• Job
Note on the material below: return exactly the lines from the line that holds "26 aug. 1805; spinster; o" through the line that holds "Wake-on-LAN", and leave out each picture.

• Stored data

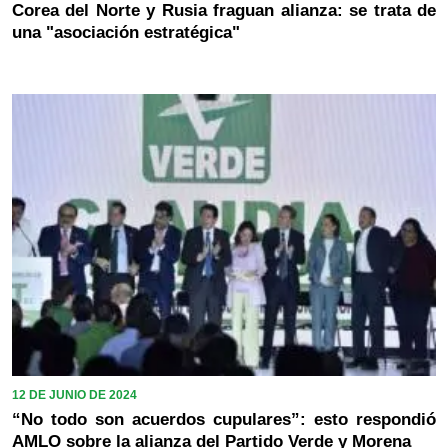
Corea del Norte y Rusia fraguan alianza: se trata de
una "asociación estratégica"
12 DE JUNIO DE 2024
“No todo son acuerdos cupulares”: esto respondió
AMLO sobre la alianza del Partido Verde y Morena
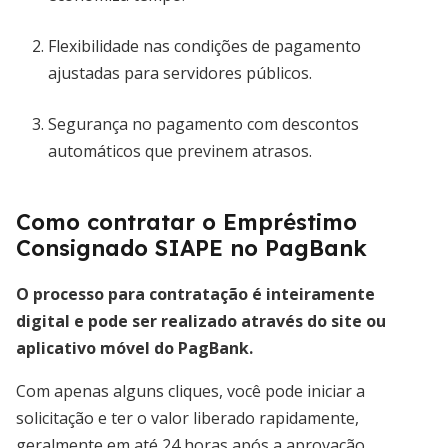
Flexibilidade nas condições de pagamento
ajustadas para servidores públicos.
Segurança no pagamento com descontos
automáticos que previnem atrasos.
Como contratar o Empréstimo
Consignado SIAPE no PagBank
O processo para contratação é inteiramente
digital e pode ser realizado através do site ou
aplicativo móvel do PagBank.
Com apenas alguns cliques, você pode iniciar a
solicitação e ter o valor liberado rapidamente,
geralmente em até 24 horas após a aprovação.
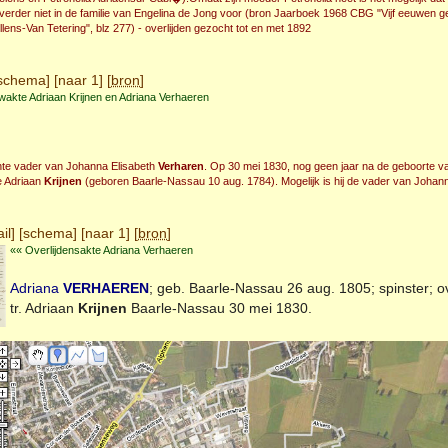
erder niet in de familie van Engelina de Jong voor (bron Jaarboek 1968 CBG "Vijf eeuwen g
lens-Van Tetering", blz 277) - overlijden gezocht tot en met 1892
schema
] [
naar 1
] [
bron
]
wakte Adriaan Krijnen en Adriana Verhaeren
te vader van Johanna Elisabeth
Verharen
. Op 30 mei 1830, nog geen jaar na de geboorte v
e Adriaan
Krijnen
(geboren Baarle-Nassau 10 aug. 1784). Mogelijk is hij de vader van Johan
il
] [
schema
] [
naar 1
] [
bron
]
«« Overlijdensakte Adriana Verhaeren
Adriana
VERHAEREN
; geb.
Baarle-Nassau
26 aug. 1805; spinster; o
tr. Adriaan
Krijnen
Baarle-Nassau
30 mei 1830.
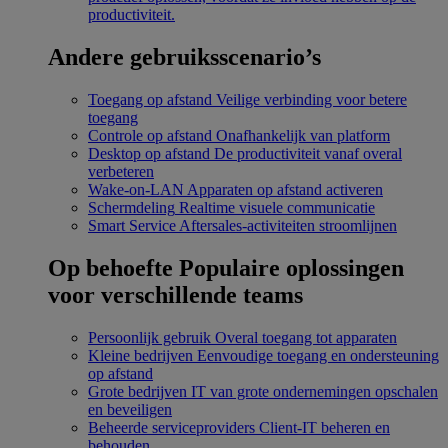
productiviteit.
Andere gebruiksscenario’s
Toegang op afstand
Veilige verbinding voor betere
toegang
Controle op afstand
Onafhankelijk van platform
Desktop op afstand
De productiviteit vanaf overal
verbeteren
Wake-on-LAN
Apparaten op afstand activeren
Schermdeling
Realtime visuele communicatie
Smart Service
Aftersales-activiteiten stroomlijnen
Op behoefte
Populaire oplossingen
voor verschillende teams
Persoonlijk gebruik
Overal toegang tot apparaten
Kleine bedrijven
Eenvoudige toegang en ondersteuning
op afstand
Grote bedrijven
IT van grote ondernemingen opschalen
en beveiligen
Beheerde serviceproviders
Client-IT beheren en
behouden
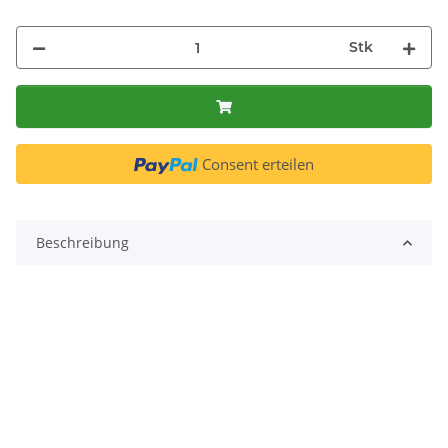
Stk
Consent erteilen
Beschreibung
...
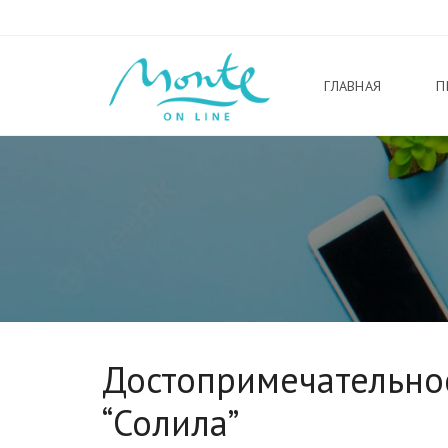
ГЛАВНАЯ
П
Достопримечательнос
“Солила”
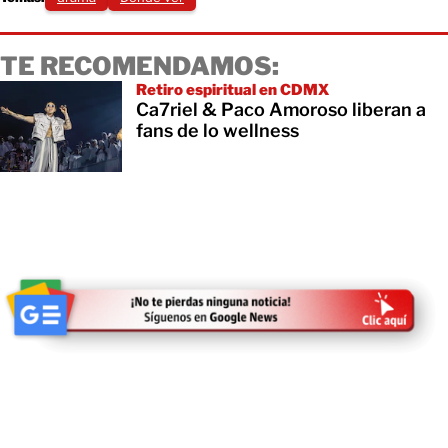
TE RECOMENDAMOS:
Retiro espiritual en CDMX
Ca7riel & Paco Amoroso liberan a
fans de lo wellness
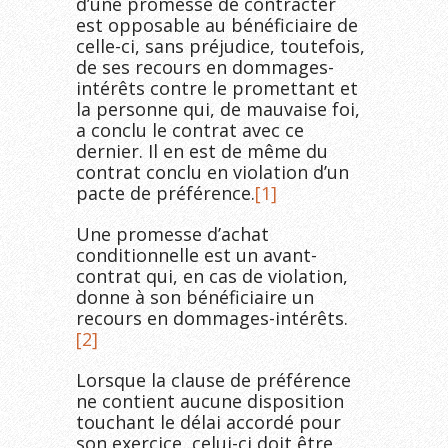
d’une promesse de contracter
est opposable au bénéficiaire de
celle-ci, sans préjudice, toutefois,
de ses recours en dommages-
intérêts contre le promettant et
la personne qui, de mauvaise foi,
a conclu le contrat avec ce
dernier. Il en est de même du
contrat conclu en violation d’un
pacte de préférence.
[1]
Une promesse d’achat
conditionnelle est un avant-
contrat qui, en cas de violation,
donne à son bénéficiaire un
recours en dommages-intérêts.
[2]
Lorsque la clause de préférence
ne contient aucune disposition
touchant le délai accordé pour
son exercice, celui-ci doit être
...
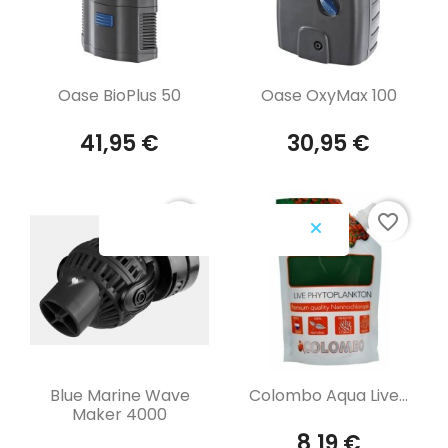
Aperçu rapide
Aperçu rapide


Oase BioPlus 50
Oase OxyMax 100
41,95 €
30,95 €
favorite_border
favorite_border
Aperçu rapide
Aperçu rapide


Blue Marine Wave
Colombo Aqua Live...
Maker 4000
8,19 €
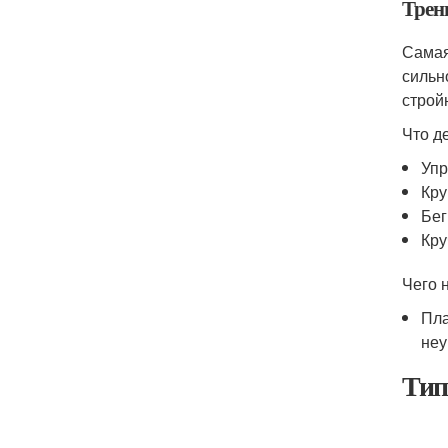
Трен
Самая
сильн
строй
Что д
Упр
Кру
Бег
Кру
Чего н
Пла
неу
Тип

• Response for this exercise
26 aug. 1805; spinster; o
tr. Adriaan
Krijnen
Baarle-Nassau
30 mei 1830.
productiviteit.
Andere gebruiksscenario’s
Toegang op afstand
Veilige verbinding voor betere
toegang
Controle op afstand
Onafhankelijk van platform
Desktop op afstand
De productiviteit vanaf overal
verbeteren
Wake-on-LAN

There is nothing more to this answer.